Préstamos con garantía hipotecaria


Ante los numerosos requisitos que se necesitan para acceder a un préstamo, muchas veces nos vemos agobiados. No podemos cumplir con todos y en ocasiones nos vemos ante una situación desfavorable por no poder demostrar una nómina constante o un trabajo fijo que nos permita acceder a un crédito. Las necesidades no dan espera y algunas urgencias deben resolverse de inmediato para que no destruyan por completo nuestra vida. En muchas ocasiones son pocas o casi ninguna las opciones que nos quedan en el mercado.

Préstamos con garantía hipotecaria

En este caso, los préstamos con garantía hipotecaria son justamente esa salvación, esa luz al final del túnel que ofrecen una ayuda a aquel que lo necesita, simplemente con el soporte de la propiedad de la vivienda. No hace falta suministrar ningún otro documento, puesto que es la vivienda misma la que avala la solicitud del préstamo.

Es preciso, claramente, que la propiedad que establezcas como garantía para el préstamo hipotecario se encuentre a tu nombre, puesto que no funcionará si tu soporte es la vivienda de tus familiares o vecinos. En tal caso la solicitud será denegada de inmediato. Cuando hablamos de una vivienda como aval para el préstamo estamos refiriéndonos de forma genérica a un piso, un apartamento, un local etc.

Una de las ventajas de los préstamos con garantía hipotecaria es que no se consideran como préstamos rápidos. Esto es algo muy favorable, puesto que el pago puede realizarse en plazos mayores, tras haberlo solicitado y la tasación de intereses se realizará con esta base. Por su parte los intereses de los préstamos rápidos usualmente corren por cada día que el dinero esté en tus manos. En ese sentido no debes preocuparte porque la deuda contraída implique perder tu vivienda, puesto que tendrás muchos años para poderte hacer cargo de ella. Aunque sí que debes siempre pagar de manera responsable las cuotas establecidas para evitar cualquier tipo de inconveniente. Debido a la sistematización y automatización de los programas, la respuesta a tu solicitud será extremadamente rápida. Este préstamo puede llevarse a cabo en aproximadamente 24 horas, tras las cuales contarás ya con una respuesta clara y la posibilidad de continuar con los trámites necesarios.

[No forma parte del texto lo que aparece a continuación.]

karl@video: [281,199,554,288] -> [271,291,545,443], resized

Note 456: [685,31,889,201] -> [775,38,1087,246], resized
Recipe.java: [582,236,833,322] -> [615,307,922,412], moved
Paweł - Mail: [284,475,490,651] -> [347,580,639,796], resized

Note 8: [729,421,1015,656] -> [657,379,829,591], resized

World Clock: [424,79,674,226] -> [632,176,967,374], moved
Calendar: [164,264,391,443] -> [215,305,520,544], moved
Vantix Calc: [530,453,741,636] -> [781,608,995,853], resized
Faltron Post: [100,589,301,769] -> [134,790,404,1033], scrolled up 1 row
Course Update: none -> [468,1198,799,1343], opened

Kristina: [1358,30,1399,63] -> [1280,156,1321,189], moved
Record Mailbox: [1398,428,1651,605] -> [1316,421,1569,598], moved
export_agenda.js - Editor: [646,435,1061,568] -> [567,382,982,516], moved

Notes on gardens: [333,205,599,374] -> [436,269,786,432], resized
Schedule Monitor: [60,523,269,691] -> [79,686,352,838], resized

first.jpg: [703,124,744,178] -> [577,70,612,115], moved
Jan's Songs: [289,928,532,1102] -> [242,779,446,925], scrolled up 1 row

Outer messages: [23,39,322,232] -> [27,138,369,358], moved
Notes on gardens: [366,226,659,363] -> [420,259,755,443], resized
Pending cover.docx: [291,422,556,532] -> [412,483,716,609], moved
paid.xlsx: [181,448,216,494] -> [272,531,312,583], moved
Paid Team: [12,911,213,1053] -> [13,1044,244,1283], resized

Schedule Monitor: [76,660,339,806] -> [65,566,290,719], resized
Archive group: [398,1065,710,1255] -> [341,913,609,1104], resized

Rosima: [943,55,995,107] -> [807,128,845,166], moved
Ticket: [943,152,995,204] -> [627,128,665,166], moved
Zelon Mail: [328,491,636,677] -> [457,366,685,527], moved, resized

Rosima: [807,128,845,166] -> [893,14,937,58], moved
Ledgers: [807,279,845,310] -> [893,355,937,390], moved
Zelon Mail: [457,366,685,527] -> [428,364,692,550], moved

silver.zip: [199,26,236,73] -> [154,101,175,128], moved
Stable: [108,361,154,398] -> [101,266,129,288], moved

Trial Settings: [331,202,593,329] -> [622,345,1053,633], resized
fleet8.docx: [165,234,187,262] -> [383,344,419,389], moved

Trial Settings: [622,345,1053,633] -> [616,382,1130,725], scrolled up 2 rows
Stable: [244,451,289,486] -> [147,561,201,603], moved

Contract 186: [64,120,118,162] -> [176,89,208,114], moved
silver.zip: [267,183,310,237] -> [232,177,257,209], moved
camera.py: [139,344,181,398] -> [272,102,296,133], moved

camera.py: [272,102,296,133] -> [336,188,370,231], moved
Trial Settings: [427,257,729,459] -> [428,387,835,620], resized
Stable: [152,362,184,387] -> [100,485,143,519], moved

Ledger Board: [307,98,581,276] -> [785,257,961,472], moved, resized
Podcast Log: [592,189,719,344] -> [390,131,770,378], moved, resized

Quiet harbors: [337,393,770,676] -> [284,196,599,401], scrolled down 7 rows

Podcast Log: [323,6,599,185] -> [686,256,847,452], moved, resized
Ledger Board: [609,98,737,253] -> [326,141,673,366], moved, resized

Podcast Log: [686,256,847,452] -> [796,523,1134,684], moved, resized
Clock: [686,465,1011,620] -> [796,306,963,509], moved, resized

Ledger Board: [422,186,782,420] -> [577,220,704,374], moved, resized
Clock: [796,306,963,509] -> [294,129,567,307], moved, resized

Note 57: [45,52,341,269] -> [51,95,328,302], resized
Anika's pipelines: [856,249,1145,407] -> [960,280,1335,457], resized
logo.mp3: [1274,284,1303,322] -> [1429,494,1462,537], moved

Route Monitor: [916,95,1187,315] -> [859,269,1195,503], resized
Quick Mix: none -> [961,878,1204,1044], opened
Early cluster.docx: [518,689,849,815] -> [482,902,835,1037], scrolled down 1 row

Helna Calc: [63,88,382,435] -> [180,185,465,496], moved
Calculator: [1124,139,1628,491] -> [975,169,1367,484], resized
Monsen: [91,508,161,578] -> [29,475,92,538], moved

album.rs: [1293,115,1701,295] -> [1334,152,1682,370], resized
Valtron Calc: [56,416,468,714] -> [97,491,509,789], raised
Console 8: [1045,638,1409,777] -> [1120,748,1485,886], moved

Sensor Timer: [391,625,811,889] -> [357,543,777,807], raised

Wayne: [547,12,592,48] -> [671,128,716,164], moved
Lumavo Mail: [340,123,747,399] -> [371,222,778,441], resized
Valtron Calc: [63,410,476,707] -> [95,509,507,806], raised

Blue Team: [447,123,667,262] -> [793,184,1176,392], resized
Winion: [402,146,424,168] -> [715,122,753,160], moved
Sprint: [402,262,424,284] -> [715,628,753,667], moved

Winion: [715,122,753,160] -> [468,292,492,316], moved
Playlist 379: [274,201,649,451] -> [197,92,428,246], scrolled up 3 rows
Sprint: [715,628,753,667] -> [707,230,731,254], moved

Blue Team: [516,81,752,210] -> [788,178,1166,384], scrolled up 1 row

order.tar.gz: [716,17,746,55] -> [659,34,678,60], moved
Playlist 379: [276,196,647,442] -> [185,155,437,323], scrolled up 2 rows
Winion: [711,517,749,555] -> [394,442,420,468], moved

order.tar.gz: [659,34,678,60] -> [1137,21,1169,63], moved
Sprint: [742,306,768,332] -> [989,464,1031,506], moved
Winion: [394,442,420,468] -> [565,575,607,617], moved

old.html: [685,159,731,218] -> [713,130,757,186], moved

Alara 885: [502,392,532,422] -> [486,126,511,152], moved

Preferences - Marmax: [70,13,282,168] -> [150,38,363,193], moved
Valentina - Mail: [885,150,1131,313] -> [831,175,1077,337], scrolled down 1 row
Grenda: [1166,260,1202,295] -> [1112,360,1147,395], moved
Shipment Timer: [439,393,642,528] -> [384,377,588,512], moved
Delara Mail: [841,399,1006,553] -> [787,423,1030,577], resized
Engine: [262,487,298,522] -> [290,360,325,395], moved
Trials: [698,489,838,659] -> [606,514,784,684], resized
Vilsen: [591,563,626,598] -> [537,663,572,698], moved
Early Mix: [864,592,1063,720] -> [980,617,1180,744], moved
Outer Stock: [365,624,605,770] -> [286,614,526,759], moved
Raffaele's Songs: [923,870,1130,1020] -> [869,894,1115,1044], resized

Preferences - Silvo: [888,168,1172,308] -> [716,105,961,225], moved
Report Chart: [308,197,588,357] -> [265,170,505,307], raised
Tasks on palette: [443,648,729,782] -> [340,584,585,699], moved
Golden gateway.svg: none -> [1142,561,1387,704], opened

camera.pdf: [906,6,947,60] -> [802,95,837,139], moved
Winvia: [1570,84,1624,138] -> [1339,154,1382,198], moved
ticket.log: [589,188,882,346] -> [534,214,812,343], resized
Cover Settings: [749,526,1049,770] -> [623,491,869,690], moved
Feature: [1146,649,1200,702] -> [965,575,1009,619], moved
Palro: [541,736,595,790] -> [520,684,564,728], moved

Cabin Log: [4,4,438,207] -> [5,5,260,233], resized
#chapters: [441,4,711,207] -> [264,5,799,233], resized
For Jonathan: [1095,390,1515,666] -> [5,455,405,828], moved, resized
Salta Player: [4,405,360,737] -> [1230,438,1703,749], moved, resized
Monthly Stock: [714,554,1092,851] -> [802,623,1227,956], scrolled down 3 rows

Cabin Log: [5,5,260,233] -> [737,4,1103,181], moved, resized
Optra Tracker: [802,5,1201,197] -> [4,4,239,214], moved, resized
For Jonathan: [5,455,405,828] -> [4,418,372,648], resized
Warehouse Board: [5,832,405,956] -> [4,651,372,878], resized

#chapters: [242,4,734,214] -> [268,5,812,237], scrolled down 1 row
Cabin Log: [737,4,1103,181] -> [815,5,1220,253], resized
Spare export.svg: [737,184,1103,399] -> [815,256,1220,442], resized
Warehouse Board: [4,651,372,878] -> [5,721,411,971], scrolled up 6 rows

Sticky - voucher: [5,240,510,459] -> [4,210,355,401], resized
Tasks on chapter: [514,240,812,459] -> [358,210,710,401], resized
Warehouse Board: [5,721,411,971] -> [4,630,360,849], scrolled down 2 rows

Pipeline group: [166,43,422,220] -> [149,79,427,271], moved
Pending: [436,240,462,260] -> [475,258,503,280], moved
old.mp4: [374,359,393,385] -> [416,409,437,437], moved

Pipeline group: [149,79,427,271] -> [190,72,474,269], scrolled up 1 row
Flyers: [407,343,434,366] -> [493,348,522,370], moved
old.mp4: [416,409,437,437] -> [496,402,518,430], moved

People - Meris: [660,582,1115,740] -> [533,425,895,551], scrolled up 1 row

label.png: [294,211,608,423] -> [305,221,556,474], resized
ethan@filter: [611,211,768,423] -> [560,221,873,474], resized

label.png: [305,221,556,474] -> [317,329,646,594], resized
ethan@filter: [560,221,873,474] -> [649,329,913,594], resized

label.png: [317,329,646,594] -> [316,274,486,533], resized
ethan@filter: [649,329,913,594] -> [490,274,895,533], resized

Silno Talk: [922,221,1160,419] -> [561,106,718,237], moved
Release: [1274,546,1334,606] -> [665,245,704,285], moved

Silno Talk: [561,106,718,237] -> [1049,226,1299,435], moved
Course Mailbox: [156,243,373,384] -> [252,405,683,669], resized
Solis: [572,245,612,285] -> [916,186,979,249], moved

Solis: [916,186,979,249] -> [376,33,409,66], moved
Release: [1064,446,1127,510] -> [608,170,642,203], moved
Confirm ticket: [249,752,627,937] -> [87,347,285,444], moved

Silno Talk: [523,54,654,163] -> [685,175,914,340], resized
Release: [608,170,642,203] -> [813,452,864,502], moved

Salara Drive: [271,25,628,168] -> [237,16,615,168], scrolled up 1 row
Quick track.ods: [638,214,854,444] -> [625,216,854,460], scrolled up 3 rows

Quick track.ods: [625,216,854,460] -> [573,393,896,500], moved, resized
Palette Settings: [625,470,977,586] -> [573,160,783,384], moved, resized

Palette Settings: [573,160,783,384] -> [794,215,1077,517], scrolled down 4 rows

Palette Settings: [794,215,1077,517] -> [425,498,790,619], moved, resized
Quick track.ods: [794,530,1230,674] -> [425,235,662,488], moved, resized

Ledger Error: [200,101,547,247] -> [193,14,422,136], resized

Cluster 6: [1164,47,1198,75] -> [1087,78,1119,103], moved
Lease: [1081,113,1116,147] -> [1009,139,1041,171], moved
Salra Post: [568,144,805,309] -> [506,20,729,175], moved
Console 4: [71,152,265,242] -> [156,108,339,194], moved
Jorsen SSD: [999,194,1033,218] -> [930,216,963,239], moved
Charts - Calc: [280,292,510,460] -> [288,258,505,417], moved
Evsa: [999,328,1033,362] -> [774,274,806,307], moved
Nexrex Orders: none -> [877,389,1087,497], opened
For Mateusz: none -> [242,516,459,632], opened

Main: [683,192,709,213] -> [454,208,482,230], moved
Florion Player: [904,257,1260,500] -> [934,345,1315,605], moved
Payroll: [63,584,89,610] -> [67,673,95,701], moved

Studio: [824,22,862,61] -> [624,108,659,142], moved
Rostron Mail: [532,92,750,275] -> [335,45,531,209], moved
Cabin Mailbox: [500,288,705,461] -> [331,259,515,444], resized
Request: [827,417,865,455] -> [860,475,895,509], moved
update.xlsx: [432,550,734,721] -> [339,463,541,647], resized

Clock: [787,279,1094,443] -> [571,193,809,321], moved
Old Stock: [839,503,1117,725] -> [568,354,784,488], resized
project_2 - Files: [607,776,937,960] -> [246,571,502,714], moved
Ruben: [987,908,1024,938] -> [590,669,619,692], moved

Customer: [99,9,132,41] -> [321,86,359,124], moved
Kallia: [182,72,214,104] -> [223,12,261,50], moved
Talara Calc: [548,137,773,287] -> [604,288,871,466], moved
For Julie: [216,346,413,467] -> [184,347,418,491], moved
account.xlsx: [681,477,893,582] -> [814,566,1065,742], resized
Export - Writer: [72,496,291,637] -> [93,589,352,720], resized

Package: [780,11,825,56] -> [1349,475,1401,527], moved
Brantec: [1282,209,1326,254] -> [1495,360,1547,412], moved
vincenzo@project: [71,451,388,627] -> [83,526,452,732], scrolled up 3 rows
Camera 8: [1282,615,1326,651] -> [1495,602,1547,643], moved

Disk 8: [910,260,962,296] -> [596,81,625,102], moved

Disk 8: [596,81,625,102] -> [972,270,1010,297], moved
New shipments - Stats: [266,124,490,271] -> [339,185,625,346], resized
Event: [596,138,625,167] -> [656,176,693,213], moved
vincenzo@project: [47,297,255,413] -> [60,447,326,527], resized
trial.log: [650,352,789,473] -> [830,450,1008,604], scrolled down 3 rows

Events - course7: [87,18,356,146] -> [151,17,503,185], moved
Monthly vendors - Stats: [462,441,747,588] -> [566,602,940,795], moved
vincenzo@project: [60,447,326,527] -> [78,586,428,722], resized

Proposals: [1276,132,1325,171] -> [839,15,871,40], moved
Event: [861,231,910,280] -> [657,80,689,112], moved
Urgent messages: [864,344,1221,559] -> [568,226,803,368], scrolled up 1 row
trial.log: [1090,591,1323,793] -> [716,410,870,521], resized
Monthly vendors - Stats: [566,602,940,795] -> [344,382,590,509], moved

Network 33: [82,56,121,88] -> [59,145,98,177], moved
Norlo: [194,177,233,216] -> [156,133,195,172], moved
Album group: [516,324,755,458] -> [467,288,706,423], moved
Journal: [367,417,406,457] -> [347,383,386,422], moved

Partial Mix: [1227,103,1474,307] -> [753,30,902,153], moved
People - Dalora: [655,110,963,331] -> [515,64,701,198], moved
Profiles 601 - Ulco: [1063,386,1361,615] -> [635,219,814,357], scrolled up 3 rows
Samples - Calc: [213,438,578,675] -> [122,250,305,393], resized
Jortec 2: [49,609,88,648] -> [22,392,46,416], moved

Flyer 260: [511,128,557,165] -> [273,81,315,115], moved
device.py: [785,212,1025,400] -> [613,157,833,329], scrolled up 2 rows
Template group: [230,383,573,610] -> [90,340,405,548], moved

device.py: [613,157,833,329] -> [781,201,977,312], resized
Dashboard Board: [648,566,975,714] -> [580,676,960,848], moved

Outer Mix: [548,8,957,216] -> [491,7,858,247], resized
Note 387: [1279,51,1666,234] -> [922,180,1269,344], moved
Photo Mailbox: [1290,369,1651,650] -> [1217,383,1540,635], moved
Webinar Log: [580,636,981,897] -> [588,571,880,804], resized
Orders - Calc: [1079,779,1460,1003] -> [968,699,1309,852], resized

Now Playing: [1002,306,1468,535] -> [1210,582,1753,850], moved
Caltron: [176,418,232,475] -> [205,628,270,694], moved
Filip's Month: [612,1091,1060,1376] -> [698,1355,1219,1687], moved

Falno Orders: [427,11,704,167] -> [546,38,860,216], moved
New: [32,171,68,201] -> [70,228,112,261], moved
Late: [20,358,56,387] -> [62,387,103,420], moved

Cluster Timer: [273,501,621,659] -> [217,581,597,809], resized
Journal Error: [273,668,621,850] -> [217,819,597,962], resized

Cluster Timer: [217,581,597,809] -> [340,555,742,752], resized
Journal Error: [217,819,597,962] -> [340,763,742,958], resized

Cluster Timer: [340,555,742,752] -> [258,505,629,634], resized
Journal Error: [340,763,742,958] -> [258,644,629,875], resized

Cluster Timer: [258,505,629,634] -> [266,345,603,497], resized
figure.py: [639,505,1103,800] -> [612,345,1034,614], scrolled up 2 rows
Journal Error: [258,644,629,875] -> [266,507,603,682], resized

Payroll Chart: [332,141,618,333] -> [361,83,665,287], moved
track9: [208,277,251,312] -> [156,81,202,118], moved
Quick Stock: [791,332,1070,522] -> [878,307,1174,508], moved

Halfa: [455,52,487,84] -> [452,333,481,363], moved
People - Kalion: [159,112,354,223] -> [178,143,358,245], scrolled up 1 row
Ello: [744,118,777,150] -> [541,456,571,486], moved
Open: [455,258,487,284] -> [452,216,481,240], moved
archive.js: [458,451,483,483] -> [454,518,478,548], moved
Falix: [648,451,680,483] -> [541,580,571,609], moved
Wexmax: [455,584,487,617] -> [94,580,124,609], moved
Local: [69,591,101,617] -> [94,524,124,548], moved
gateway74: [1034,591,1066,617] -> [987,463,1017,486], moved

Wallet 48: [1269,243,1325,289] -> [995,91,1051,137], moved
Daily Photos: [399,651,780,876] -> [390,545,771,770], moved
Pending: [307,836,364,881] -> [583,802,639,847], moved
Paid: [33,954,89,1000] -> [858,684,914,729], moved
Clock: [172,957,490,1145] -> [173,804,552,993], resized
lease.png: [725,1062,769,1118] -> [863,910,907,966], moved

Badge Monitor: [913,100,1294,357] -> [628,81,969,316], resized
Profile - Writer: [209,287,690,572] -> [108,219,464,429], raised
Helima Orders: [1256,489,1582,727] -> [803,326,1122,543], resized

Una ventaja adicional es que cualquier tipo de usuario que cumpla con las condiciones básicas será aceptado y no importa si ha sido reportado anteriormente ante alguna de las entidades de verificación de situación crediticia. Lo anterior se debe a que no es tu disciplina de pago pasada la que te avala sino la propiedad de tu vivienda, por lo cual es la opción preferida de muchas personas que por una u otra razón han terminado reportados en las listas del ASNEF.

Recuerda que el valor máximo que puedes solicitar en un préstamo de crédito hipotecario es calculado según el valor máximo de la vivienda. Es por esa razón que no podrás tener una cifra concreta sino una vez se lleve a cabo una tasación específica de tu propiedad. Debes tener en cuenta que como estos préstamos se realizan a plazos largos, es posible que el valor de tu vivienda aumente o disminuya considerablemente durante este periodo, por lo que puede que en algún punto del contrato mencione algo sobre cuotas variables. Aunque tengas mayores plazos para pagar es importante que no caigas en un estado de impago prolongado teniendo en cuenta que podrías terminar pagando intereses mayores o incluso perdiendo el inmueble que estableces como garantía. Te recomendamos leer con atención el contrato del préstamo de garantía hipotecaria para que estés enterado de cada detalle con respecto al acuerdo entre la entidad prestamista y el cliente.